A heavy tomato is still superior to an off-season import in a savory gravy, where it gives up its form entirely and surrenders to the saucepan and the garlic, oil, and spices therein.
Marinara is the most famous example of a lush, satisfying tomato sauce. But if you change the seasonings a little bit, the sauce can change character. I’ve even been slipping crushed heavy tomatoes into my Asian stir-fry sauces, where their sweet umami augments the glutamate pleasures of soy sauce, oyster sauce, and fish sauce.
Butter chicken, the popular Indian dish, is another example. Mostly tomato, butter, garlic, and cream, the rich sauce could belong to France, Spain, or any number of Mediterranean cuisines, were it not for the ginger, fenugreek, and garam masala spice powder.
And while the spices may change, as long as you have tomatoes, oil, garlic, and extra-ripe tomatoes, you’ve got the makings of a heavy, heavenly tomato gravy.
This recipe comes from the amazing Indian cookbook, “50 Great Curries of India,” by Camellia Panjabi, the grand goddess of Indian curries. Her recipe is in grams, and I’m not going to mess with her recipe—other than by changing “yoghurt” to “yogurt.” As for the grams, quit whining and go get a food scale. Seriously. You’ll love it. And you’ll feel like a grown-up.
For the Marinade
- 6 garlic cloves
- 1/2-inch square of ginger
- 2 cups whole milk yogurt
- 1 teaspoon red chili powder
- 1/4 teaspoon coriander powder
- 1/2 teaspoon cumin powder
- 1/2 teaspoon garam masala powder
- 1/2 teaspoon salt
- 2 teaspoons lime juice
For the Chicken
- 900 grams (2 pounds) chicken, cut into your favorite pieces
- 5 tablespoons oil
For the Makhani Sauce
- 700 grams (1 1/2 pounds) heavy tomatoes
- 75 grams (about 5 tablespoons) chilled butter
- 1/2 teaspoon red chili powder
- 1/4 teaspoon garam masala powder
- 1/2 teaspoon dried fenugreek leaves
- Salt to taste
- 40 grams (1 1/2 ounce) cream
Prepare the marinade and chicken: Puree the garlic and ginger in a blender. Reserve 1 teaspoon.
Combine the yogurt, ginger and garlic puree, marinade spices, salt, and lime juice and mix well. Cut hash marks into the chicken pieces and add them to the marinade. Let sit, refrigerated, for at least 2 hours, but preferably overnight.
Heat the oil in a thick-bottomed skillet over medium heat. Add the chicken and the marinade. Cover and cook on low heat until done, turning the chicken as necessary.
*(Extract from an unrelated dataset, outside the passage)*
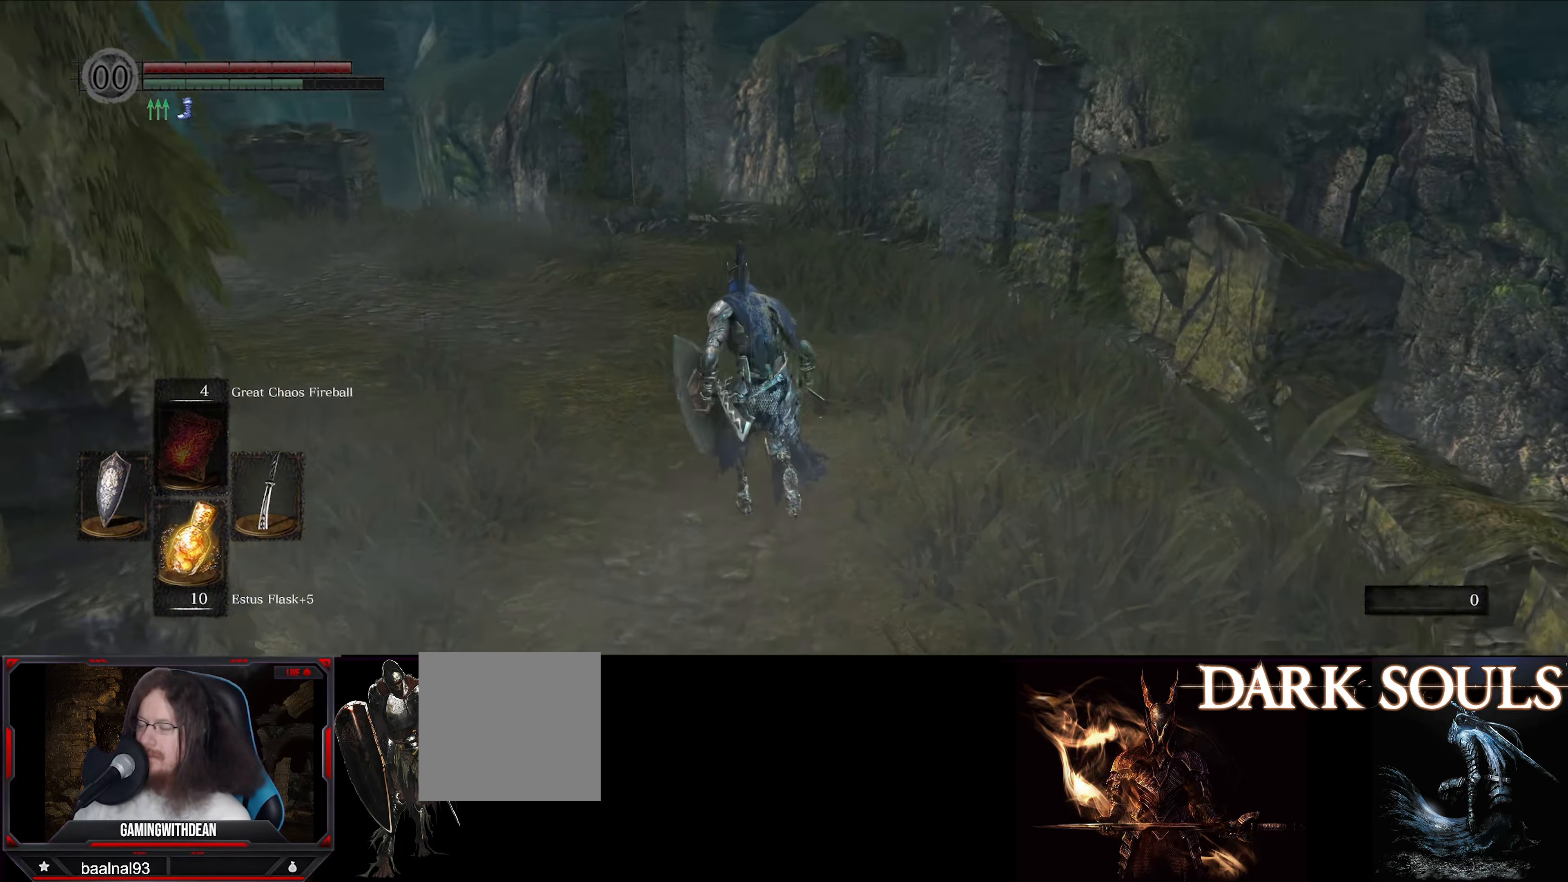
{"buttons": ["B"], "left_stick": "up", "right_stick": "center", "events": [[84, "right_stick", "center"]]}
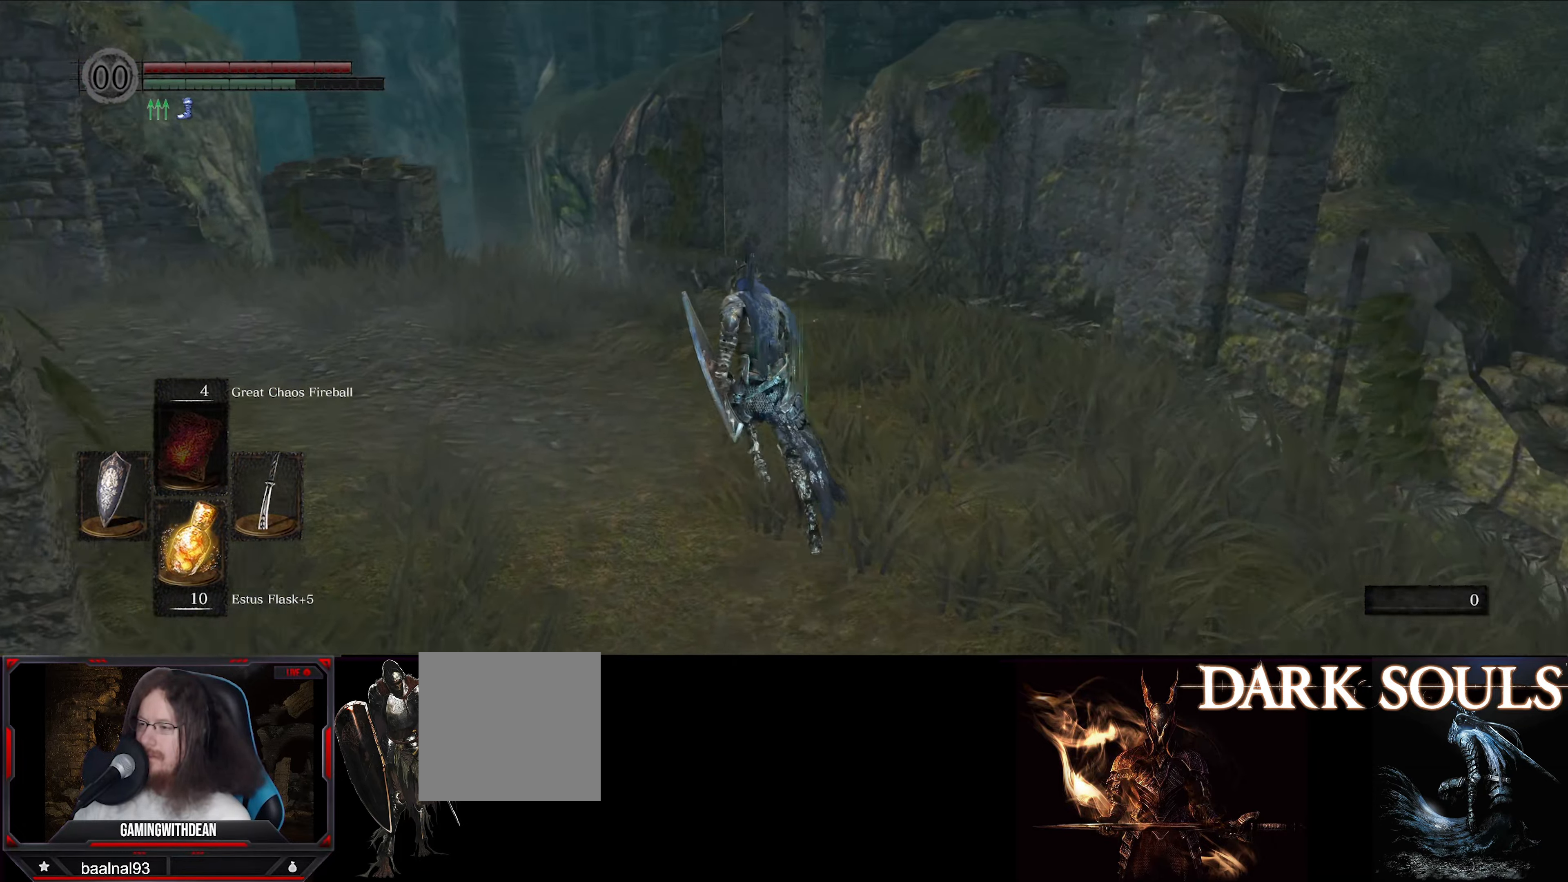
{"buttons": ["B"], "left_stick": "up", "right_stick": "down-left", "events": [[316, "right_stick", "left"], [383, "right_stick", "down-left"]]}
Make the sauce: Scald the tomatoes in boiling water for 4 minutes, and remove. When they’re cool enough to work with, remove the skins. Place the tomatoes in a pan and turn the heat to medium, crushing them as the pan heats, for about 10 minutes.
Add the chilled butter, chili powder, and reserved 1 teaspoon ginger and garlic puree. After the butter has melted, cook for another minute. Add the fenugreek and garam masala powder and salt to taste. After 30 seconds, add the cream and stir.
Add this delectable sauce to the pot with the chicken and juices. Cook together for 5 minutes on low, and serve.